Finalmente apuntar que el ser humano tiene una obligación urgente que incorporar aún a sus códigos de conducta: el respeto y la compasión hacía todos los animales. Estos deberán estar presentes de forma prioritaria en sus principios morales, lo que nos conducirá a dotarlos de una vida digna, de bienestar, y a no someterlos a maltratos ni a padecimientos innecesarios. Si somos capaces de adquirir ese deber como especie, habremos avanzado un largo trecho en el camino que nos lleve a dotarlos a derechos.

Prohibida la reproducción total o parcial sin el permiso de los autores, los firmantes del mismo.

Noviembre de 2015.

Firmantes del documento:

– José Enrique Zaldívar Laguía. Colegiado 1499. Madrid.

-Virginia Iniesta Orozco. Profesora de la facultad de veterinaria de Cáceres (UEx)

-Miguel Ibáñez Talegón. Profesor de Etología de la facultad de veterinaria de la Universidad Complutense de Madrid.

-Rubén Muñoz Madrid. Colegiado 1561. Cáceres

-Ana Isabel Marín García. Colegiada 357. Cádiz.

-Fernando A Marín Segura. Colegiado 550. Alicante.

-Lina Sáez de Antoni. Colegiada 1498. Madrid.

-Inmaculada Manresa Elson. Colegiada 1650. Zaragoza.

-Inés María Rodrigo Monje. Colegiada 5189. Madrid.

-María Teresa Alonso de Pedro. Colegiada 1161. Sevilla.

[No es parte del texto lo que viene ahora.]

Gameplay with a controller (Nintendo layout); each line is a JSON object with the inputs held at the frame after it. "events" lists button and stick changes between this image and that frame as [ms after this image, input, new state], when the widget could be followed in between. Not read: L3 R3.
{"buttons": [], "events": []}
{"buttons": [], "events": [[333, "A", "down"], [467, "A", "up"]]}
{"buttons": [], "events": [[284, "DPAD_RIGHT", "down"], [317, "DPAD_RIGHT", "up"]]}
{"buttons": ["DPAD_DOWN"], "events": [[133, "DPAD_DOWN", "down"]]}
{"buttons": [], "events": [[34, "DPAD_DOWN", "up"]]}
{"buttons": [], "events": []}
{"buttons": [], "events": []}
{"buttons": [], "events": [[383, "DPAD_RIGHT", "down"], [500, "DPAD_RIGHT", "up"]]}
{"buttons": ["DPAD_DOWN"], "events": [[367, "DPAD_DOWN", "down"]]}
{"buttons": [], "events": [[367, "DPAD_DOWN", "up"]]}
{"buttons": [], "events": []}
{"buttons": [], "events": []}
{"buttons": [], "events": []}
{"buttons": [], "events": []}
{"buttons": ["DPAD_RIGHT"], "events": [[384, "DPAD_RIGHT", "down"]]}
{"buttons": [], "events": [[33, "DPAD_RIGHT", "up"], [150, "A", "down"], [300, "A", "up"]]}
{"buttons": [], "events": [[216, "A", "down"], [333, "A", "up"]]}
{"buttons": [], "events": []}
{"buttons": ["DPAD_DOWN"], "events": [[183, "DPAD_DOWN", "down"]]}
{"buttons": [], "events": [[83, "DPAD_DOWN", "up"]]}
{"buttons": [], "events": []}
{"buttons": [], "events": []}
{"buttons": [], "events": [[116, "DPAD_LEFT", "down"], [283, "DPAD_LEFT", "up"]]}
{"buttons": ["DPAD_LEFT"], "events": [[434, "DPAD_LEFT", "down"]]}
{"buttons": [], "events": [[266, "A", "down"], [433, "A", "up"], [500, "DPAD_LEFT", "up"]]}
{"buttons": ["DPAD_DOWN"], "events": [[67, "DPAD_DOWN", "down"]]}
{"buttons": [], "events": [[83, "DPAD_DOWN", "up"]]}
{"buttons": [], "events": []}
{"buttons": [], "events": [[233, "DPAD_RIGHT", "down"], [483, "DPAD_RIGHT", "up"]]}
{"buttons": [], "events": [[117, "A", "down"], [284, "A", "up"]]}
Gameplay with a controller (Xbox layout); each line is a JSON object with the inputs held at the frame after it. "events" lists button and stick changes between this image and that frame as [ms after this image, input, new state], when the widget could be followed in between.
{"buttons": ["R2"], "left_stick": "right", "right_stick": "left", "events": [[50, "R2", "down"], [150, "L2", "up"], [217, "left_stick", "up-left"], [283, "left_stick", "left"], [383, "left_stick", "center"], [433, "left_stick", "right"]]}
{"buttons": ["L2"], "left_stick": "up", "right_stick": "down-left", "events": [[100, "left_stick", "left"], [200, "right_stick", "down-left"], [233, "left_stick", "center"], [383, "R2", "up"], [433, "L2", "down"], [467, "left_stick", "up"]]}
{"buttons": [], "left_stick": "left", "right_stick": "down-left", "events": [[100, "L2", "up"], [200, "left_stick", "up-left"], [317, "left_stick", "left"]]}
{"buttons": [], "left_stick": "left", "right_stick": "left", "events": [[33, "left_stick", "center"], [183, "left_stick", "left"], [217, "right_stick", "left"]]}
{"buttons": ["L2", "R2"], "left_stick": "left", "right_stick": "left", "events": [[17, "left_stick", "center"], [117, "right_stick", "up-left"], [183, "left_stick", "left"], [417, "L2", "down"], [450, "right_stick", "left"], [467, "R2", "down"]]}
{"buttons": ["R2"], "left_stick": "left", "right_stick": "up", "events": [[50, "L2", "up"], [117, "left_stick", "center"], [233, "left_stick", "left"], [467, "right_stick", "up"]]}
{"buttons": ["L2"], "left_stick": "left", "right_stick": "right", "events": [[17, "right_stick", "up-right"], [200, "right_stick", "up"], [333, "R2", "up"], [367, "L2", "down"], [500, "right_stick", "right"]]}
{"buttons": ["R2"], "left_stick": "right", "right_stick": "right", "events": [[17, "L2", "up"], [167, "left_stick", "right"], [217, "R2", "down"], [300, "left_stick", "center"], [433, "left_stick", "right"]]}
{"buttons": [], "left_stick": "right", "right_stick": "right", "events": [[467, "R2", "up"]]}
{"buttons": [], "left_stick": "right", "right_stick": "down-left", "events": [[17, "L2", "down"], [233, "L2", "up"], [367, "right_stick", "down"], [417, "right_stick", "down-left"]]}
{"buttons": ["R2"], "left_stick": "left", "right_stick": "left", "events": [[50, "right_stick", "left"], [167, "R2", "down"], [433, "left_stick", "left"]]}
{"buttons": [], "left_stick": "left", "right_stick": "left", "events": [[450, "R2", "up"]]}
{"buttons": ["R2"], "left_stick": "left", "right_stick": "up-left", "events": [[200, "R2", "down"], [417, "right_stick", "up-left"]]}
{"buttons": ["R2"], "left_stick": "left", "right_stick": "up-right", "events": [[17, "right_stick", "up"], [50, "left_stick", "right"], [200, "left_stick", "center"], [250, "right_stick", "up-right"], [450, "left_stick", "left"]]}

-María Luisa Pastor Martinez. Colegiada 742. Guadalajara.

-Rafael Luna Murillo. Colegiado 994.  Córdoba. Master en Etología por la UCO.

-Esther Vicente Pareja. Colegiada 4110. Madrid.

-Natalia Jaraba. Colegiada 4387. Madrid. Master en comportamiento y bienestar animal.

-Esther Pérez Catalán. Colegiada 923. Toledo

-Alicia Campanero Heras. Colegiada 2000. Madrid.

-Fátima Hernández Balsera. Colegiada 1564. Murcia.

-Maria Canals Gúzman. Colegiada 1678. Córdoba. Master en Etologia clinica y  Bienestar Animal por la UCM.

-Eduardo de la Serna. Veterinario no colegiado.